-- Task material follows --

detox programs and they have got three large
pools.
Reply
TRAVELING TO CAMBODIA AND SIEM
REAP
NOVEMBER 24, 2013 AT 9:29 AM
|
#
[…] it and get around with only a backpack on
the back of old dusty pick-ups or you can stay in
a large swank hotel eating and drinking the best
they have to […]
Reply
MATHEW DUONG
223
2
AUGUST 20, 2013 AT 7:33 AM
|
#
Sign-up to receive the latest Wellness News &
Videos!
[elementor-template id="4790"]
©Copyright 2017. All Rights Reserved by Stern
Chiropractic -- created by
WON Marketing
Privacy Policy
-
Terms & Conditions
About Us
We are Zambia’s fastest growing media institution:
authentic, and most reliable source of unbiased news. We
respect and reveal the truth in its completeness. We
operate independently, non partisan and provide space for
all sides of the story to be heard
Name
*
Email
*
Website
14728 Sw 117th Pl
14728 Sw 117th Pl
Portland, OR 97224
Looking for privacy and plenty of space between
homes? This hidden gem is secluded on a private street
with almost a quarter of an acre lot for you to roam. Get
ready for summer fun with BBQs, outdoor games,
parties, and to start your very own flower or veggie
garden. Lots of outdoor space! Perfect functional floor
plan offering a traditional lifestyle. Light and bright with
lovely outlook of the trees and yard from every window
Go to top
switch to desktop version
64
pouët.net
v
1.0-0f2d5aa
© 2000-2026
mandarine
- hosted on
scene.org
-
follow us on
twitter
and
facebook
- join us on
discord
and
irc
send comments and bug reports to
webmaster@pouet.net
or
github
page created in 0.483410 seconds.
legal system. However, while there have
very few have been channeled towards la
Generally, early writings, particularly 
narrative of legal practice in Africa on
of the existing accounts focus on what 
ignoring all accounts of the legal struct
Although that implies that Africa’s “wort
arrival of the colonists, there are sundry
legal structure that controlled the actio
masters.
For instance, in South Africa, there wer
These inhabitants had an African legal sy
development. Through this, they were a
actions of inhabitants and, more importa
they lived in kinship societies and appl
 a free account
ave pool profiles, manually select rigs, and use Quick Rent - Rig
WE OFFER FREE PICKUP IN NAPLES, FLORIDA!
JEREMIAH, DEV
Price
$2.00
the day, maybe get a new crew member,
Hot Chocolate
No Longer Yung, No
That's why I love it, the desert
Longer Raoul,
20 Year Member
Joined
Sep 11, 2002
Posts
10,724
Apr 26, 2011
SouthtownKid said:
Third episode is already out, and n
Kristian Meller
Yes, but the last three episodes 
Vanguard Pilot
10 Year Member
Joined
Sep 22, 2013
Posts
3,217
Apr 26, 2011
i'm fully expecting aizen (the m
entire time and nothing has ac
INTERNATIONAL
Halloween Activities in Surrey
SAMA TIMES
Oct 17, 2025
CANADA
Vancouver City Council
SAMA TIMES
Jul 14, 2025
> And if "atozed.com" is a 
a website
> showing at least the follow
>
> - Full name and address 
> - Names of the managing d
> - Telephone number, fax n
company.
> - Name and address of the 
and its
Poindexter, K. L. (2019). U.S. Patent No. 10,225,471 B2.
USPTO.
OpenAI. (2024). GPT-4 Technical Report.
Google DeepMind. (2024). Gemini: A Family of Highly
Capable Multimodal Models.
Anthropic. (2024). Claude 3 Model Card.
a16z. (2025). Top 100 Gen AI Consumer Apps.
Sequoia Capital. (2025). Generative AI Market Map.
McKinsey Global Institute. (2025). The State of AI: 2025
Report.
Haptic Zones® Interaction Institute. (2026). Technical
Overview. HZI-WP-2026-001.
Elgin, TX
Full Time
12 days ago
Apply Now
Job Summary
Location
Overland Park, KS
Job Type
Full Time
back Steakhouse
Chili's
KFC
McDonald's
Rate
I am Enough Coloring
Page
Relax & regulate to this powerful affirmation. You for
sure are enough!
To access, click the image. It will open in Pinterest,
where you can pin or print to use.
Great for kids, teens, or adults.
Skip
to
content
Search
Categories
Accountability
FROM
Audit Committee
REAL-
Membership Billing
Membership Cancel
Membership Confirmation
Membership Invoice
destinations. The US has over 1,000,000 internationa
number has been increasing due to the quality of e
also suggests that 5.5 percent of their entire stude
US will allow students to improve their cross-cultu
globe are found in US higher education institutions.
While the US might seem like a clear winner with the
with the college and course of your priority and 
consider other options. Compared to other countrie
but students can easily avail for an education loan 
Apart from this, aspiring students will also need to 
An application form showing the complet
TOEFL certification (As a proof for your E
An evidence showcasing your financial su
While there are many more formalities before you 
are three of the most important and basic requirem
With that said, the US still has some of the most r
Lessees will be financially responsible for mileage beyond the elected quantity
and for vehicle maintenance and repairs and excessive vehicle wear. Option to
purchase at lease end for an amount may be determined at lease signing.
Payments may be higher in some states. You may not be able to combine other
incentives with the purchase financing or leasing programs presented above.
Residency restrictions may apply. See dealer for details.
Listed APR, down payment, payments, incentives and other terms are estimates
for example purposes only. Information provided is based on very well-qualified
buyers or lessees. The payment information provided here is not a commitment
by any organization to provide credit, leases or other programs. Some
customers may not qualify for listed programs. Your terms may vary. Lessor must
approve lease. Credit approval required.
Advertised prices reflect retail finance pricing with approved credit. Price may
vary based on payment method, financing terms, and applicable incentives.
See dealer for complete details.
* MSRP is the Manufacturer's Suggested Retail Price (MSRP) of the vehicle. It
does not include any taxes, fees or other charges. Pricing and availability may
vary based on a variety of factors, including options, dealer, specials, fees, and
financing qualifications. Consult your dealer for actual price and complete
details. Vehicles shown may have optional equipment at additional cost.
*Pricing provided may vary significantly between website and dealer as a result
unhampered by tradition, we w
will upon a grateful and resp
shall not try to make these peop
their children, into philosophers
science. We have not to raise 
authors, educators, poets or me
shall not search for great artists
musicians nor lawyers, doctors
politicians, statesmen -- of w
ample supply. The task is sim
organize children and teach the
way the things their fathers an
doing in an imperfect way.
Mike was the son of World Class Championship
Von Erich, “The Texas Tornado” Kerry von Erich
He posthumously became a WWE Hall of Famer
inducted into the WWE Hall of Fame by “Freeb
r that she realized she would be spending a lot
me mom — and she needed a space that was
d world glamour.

-- Task material concluded --

◆ Directions for this task: Check each line of the data for "outdoor". Copy the lines where it turns up.

◆ Result:
ready for summer fun with BBQs, outdoor games,
garden. Lots of outdoor space! Perfect functional floor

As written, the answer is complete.